• Your objective
Check each line of the listing for the word "assign" and report how many lines contain it, giving nothing but the number.

• Data to process
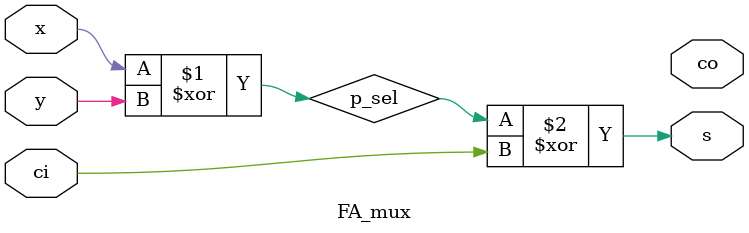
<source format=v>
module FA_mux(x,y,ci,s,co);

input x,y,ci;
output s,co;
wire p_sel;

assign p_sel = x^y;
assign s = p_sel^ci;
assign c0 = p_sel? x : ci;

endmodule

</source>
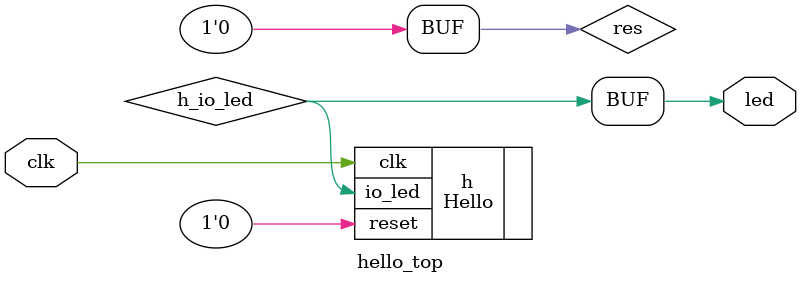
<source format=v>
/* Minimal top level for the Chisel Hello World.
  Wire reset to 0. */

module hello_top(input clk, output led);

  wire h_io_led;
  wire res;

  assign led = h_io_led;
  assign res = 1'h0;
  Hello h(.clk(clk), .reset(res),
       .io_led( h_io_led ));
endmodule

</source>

• Expected answer
5